Meme kanseri günümüzde sıklığı oldukça artmıştır ve özellikle batılı toplumlarda akciğer kanseri ile beraber kadınlarda en sık görülen 2 kanserden biridir.
Meme kanserinin en önemli özelliği diğer birçok kanserde olduğu gibi erken tanı koyulduğunda yüksek oranda tedavi edilebilmesidir. Meme kanseri öncelikle kadınlara ait bir hastalık olmakla beraber erkeklerde de çok nadir olarak görülebilmektedir.
Hangi kadınlarda meme kanseri olma riski daha yüksektir?
Kadın olmak meme kanseri olmak için öncelikli bir risk faktörüdür. Yani her kadın meme kanseri olabilir. Ama bazı kadınlarda bu ihtimal biraz daha yüksektir. İlk adet yaşı erken, menapoz yaşı geç, doğum yapmamış, emzirmemiş, akrabalarında (anne, teyze, kızkardeş, hala, anneanne, babaanne v.b.) meme kanseri olan kadınlarda meme kanseri olma riski diğer kadınlardan biraz daha yüksektir. Bunların yanında obezite, iri meme gibi vücuda ait faktörlerin de riski arttırdığına dair görüşler vardır. Yağdan zengin diyetin de riski artırabileceği düşünülmektedir. Sigara içmenin meme kanseri üzerinde etkisi ispatlanamamıştır. Meme kanseri üzerine etkisi konusunda doğum kontrol hapları ve menapoz sonrası hormon tedavilerinin etkisi araştırılmıştır. Her iki ilacında kesin olarak meme kanserini arttırdığına dair bir kanıt bulunamamıştır. Ama bilim adamları her iki tür ilacın da riskli kadınlarda dikkatli kullanılması ve ekstra risk faktörü olmayan kadınlarda da 10 yıldan fazla kullanılmamasını önermektedirler.
Meme kanserinin erken tanınması için ne yapılmalıdır?

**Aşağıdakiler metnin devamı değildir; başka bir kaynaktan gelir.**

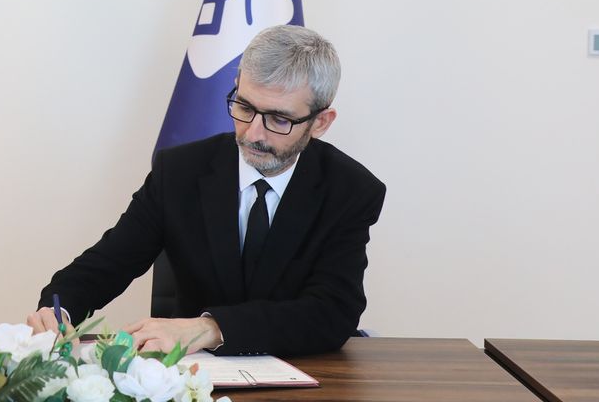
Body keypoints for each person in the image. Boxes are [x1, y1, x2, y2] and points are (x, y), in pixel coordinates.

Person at [27, 25, 385, 357]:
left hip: (304, 373)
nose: (253, 133)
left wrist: (212, 328)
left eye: (279, 119)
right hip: (191, 374)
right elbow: (107, 264)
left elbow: (332, 312)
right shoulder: (179, 171)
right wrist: (60, 310)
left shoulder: (351, 191)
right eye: (244, 107)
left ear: (320, 122)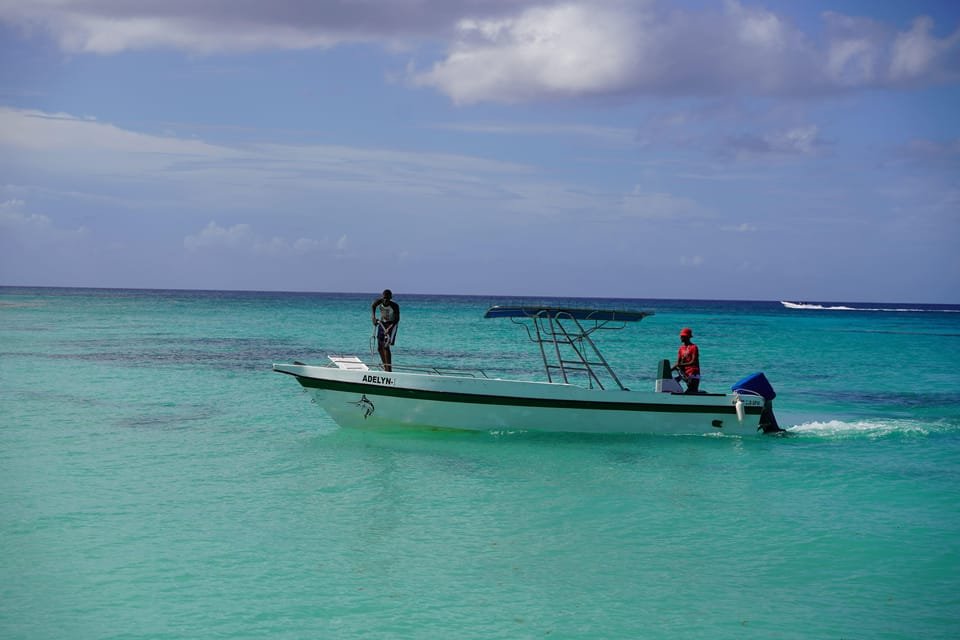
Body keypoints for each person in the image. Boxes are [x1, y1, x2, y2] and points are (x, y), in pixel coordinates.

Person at [371, 289, 400, 372]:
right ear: (382, 297)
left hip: (392, 324)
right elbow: (373, 306)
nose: (385, 300)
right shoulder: (379, 302)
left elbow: (397, 319)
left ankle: (389, 370)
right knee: (380, 347)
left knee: (386, 346)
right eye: (384, 298)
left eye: (387, 298)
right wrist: (373, 318)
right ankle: (385, 368)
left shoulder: (395, 306)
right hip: (382, 323)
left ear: (390, 298)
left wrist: (389, 328)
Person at [672, 327, 701, 393]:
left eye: (683, 336)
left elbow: (694, 361)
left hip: (693, 374)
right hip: (685, 375)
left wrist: (680, 365)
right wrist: (669, 370)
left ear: (688, 337)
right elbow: (678, 363)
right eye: (681, 336)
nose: (681, 337)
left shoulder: (694, 347)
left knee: (692, 392)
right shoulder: (681, 349)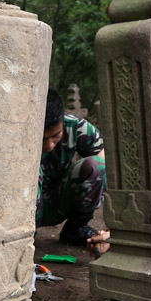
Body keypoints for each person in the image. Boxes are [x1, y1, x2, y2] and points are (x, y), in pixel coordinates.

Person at [37, 88, 107, 246]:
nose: (49, 145)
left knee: (97, 166)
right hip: (27, 207)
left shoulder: (76, 126)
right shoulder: (18, 133)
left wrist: (113, 231)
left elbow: (109, 172)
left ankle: (75, 229)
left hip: (59, 200)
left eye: (55, 136)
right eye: (43, 138)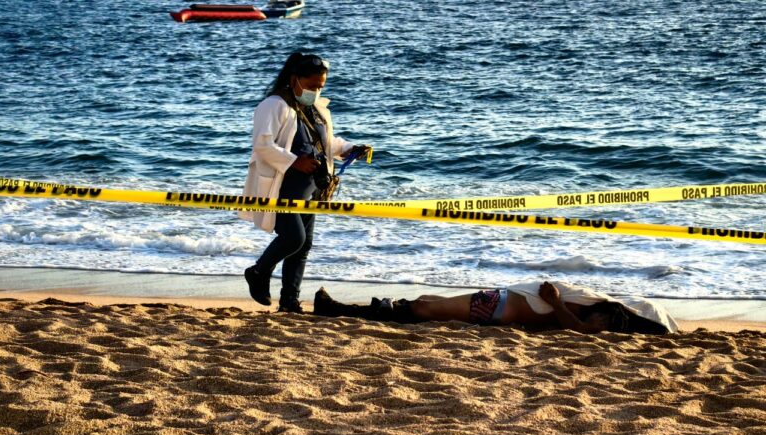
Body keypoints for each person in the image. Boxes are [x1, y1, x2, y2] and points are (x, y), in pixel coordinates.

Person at [240, 52, 370, 312]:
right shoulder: (274, 105)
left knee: (304, 245)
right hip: (285, 185)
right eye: (311, 86)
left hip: (313, 187)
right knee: (293, 238)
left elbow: (325, 143)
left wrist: (351, 148)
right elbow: (262, 145)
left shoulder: (316, 108)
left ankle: (290, 301)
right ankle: (258, 271)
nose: (316, 91)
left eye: (320, 86)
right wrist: (294, 161)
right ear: (294, 79)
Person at [312, 281, 678, 334]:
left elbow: (578, 329)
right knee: (424, 305)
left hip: (500, 307)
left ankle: (336, 309)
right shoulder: (606, 304)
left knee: (420, 308)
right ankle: (339, 308)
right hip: (501, 301)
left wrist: (551, 301)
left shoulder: (609, 314)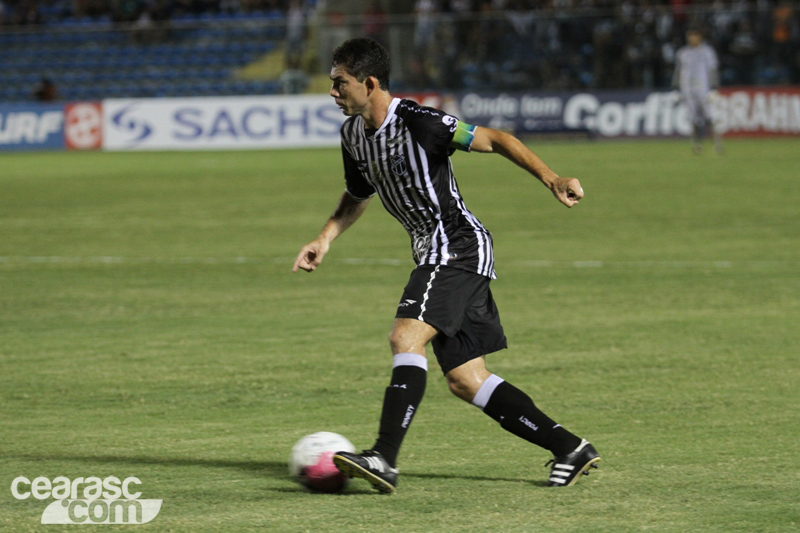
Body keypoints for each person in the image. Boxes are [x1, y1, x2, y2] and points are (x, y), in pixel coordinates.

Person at [293, 38, 599, 493]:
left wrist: (551, 178)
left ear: (370, 83)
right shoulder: (353, 135)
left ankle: (383, 458)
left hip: (456, 245)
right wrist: (324, 238)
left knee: (405, 336)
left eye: (340, 83)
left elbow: (495, 139)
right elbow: (358, 195)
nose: (333, 92)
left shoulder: (421, 121)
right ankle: (571, 448)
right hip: (434, 251)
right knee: (465, 379)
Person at [673, 28, 723, 154]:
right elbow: (678, 71)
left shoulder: (707, 51)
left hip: (703, 89)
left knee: (710, 116)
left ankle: (717, 144)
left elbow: (713, 70)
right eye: (690, 36)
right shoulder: (682, 52)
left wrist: (714, 88)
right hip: (687, 90)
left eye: (694, 35)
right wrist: (676, 89)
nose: (692, 38)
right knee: (692, 118)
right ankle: (697, 145)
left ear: (700, 37)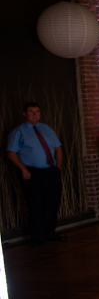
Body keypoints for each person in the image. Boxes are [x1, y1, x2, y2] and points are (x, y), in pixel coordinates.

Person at [6, 102, 65, 247]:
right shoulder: (18, 132)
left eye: (37, 111)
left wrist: (58, 167)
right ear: (24, 114)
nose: (35, 114)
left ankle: (50, 232)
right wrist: (23, 169)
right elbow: (11, 153)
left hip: (50, 170)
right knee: (35, 204)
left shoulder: (46, 129)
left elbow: (58, 148)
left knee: (52, 202)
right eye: (31, 111)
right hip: (32, 172)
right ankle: (38, 236)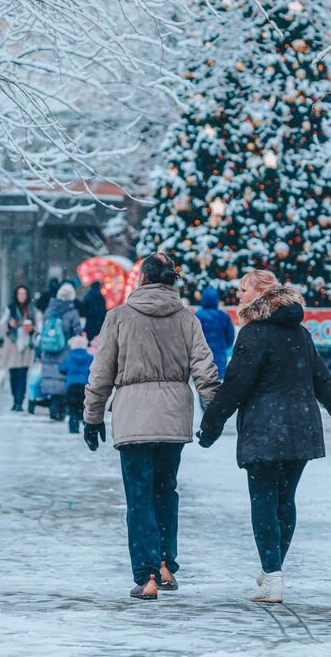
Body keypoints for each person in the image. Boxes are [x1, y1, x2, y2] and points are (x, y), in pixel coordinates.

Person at [197, 270, 331, 605]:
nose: (238, 295)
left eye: (243, 290)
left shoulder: (253, 334)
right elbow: (323, 380)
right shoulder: (299, 332)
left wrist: (210, 426)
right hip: (301, 428)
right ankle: (273, 568)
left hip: (265, 429)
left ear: (260, 295)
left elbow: (236, 385)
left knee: (264, 502)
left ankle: (272, 575)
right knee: (285, 502)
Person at [84, 252, 220, 600]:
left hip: (133, 420)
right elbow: (205, 369)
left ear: (142, 279)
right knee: (165, 491)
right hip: (173, 419)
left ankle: (146, 577)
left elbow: (101, 374)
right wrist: (215, 413)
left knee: (139, 497)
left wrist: (93, 416)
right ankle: (164, 565)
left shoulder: (119, 318)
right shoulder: (187, 319)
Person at [38, 282, 83, 420]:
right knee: (61, 380)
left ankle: (53, 407)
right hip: (63, 351)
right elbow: (77, 332)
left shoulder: (49, 310)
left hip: (48, 349)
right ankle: (60, 409)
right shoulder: (72, 312)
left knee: (50, 379)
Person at [0, 285, 37, 413]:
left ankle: (19, 401)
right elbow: (2, 327)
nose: (22, 296)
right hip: (12, 346)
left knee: (23, 375)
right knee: (13, 375)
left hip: (26, 347)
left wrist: (31, 330)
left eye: (24, 293)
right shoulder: (10, 309)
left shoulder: (31, 309)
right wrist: (10, 325)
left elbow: (38, 328)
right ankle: (15, 399)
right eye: (19, 293)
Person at [194, 287, 236, 379]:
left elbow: (191, 337)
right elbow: (230, 336)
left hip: (201, 357)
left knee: (202, 384)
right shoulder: (223, 315)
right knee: (218, 383)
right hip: (219, 356)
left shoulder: (197, 315)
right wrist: (223, 346)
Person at [59, 334, 93, 434]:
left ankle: (73, 428)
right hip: (84, 386)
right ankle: (86, 426)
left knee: (72, 409)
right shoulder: (90, 357)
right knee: (84, 408)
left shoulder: (69, 356)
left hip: (71, 386)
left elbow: (62, 369)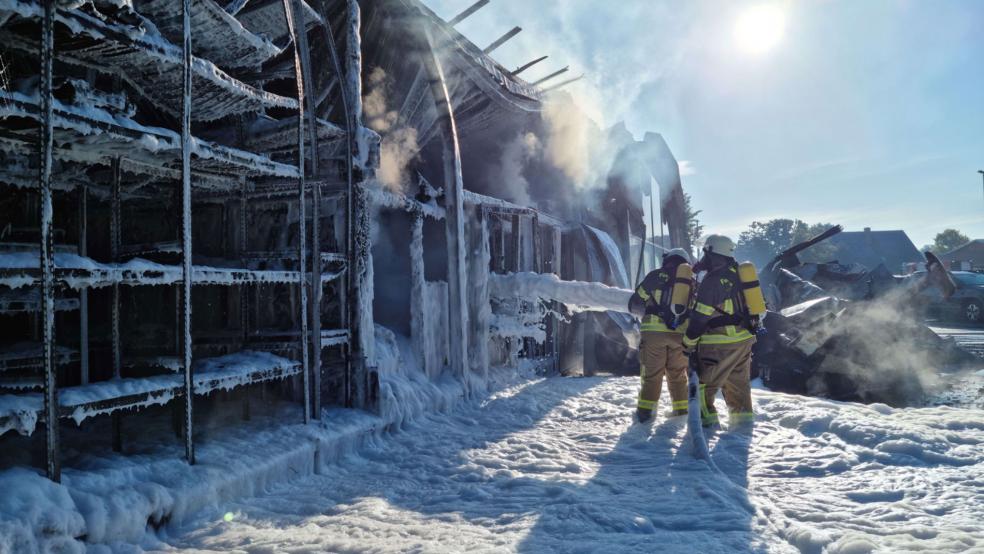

Meme kanserinin en önemli tedavisi erken tanının koyulabilmesidir. Erken tanı için günümüzde kullanılan 3 çeşit görüntüleme aracı vardır.
1- Ultrasonografi (USG),
2- Mamografi (MMG),
3- Manyetik Rezonans Görüntüleme (MR).
Bunların içinde MMG tüm dünyada altın standart olarak değerlendirilen yöntemdir. MMG 40 yaşından sonra tüm kadınların yılda bir yaptırması gereken bir tetkiktir. Meme kanserinin erken tanısında en yardımcı yöntem budur. 40 yaşın altında bazen de 40’lı yaşlarda MMG yeterli görüntü vermemektedir. Bu durumlarda hastalara USG ve/veya MR yapılmakta ve bunlarla erken tanı koyulması yoluna gidilmektedir. USG özellikle 40 yaş altı kadınlarda çok etkili bir tetkiktir. MR ise bu yöntemlerin içinde en hassas olanıdır. Ancak MR zaman zaman gereksiz şüphelere yol açabilmektedir. Bu nedenle MR genç kadınlarda şüphe uyandıran lezyonlar olduğunda ya da kesin kanser tanısı almış kadınlarda diğer memeyi değerlendirmek için kullanılmaktadır. Sonuç olarak 40 yaşı geçmiş her kadının yılda bir kere MMG çektirmesi gerekmektedir. Bu konuda kadınlar radyasyon konusunda çekinmektedirler ama MMG sırasında alınana radyasyon bir televizyon ekranından alınan radyasyon miktarına yakındır. Bu nedenle bu konuda tedirgin olunması gereksizdir.
Kendi kendine muayene:
Kadınlar kendi kendilerine muayene yapmalıdırlar. Bunun en önemli amacı her kadının kendi vücudunu tanımasıdır. Bizim önerimiz adet gören kadınların her ay adetin 7 ila 10. günü arasında ayda sadece 1 kere bu muayeneyi yapmalarıdır. Adet görmeyen kadınların ise her ay kendilerine bir gün belirleyerek bu muayeneyi yine ayda bir kere yapmalarıdır. Bu muayene sırasında memelerinde şüphe duydukları bir şey saptadıklarında hekime başvurmaları gerekmektedir. Sonuç olarak meme kanseri, günümüzde erken tanısı koyulduğunda tedavisi olan bir hastalıktır. Bu hastalıktan korkmak değil bu hastalığın üstüne gitmek gerekir. Bunun da yolu düzenli ve uygun kontrollerle hastalığın erken tanısının koyulmasıdır.